As has been pointed out, you're quite clearly confused about matters such as GDP etc.
And are you really suggesting that, for instance, the UK should increase aid so as 'level the playing field', as you seem to see it?
Or what? We stop, for instance, selling lots of financial services and let the Chinese or the Indians do it instead?
Or are you seriously suggesting that we cut healthcare and education etc?
What you refuse utterly to deal with in all this is the actual, real-time consequences.
Do you imagine it would suddenly be nice and cheap if people just happen to be bounced out of their homes on to the street because they don't earn enough to keep a roof over their heads and government decides it'll do away with housing benefits? Or if we'd just butcher education and health spending, even though we'd then be consequently less productive?
Perhaps we should cut pensions? Maybe just send the retired off into the wilderness to die and stop eating up valuable resources?
I repeat, because I have been asking this for weeks if not months, and you're just one of many who ignores it: the evidence shows that the wider the income gap, the poorer the social outcomes for ALL of a society. And those poorer social outcomes come at a financial cost too.

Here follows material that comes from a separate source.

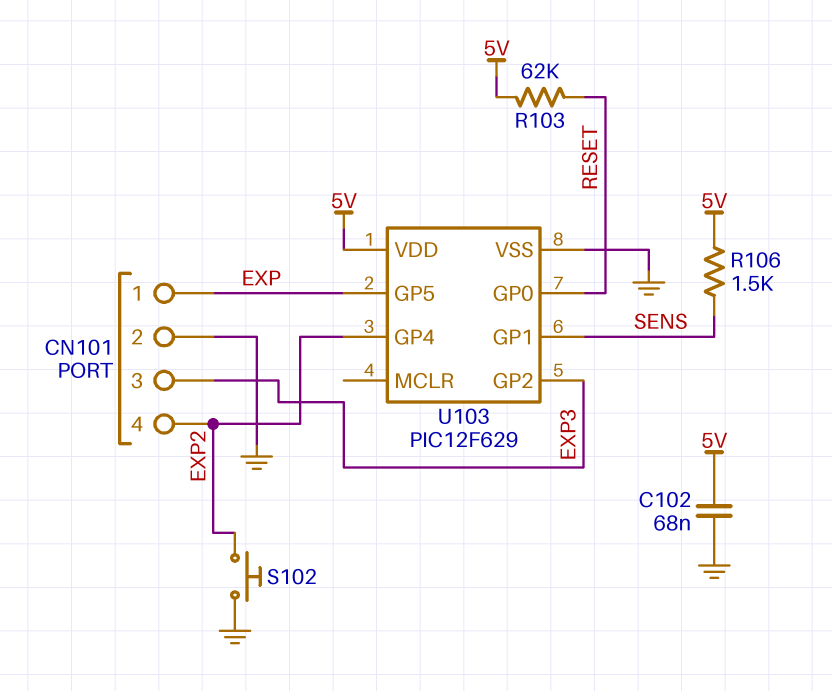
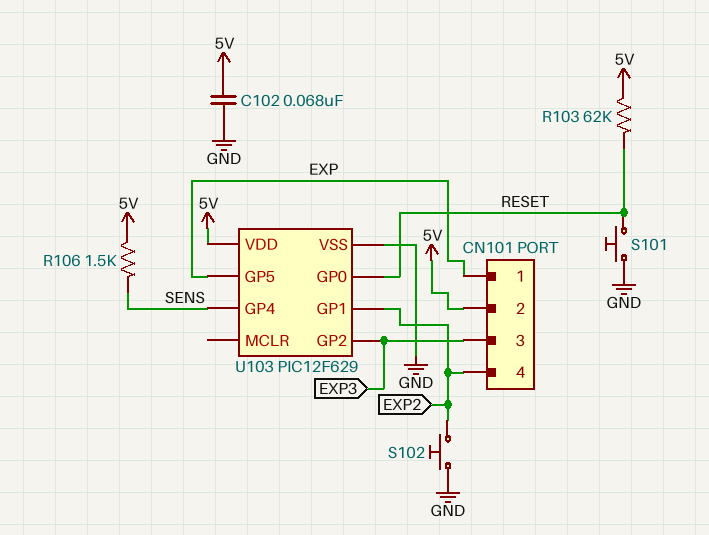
CN101 pin 2: GND -> 5V
S101: none -> button (GND, RESET)
U103 pin GP1: SENS -> EXP2
U103 pin GP4: EXP2 -> SENS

Next, for someone who has posted many times on this forum about the need for people (well, not himself, obviously) to become religious again in order to make them behave better, you could do with showing some sense of morals/ethics yourself.
At present, your entire line seems to be that if Big Business and Big Finance tell you something, you swallow it hook line and sinker, and are then entirely happy for your fellow citizens to suffer,.
You never have a single concrete answer to that suffering; ever, or to how far you think people who blameless for the financial crisis can be pushed and what will happen if they keep on being pushed.
Dally wrote:Do you think it's fair that we have so much of the cake when others have so little?
The bulk of the global 'cake', if you insist on such an analogy, is held by a very, very small percentage of the population/companies/banks: and the ordinary working people of this country are not included any more than the ordinary working people of any other countries are included.
Merkel is a conservative who will never easily admit that the major problem is the power of transnational and multination corporates, and the era's dominant political-economic ideology that has worked to put an ever-increasing share of that bleedin' cake into the hands of fewer and fewer people.
Different shares of the cake? Happily. Let's sort out big business and big finance then, which is ripping off people around the world and then playing them off against each other.
Dally wrote:Do you really think that the global cake will expand to c.7 times its current level in the short-term so that we can justify that level of spending based on your concept of what's fair?
See your previous question and my previous answer. It wouldn't need to if big business and big finance behaved with human decency at their core, and if sustainability and the long-term were considered as opposed to short-term profit that puts human beings as the least important part of the equation.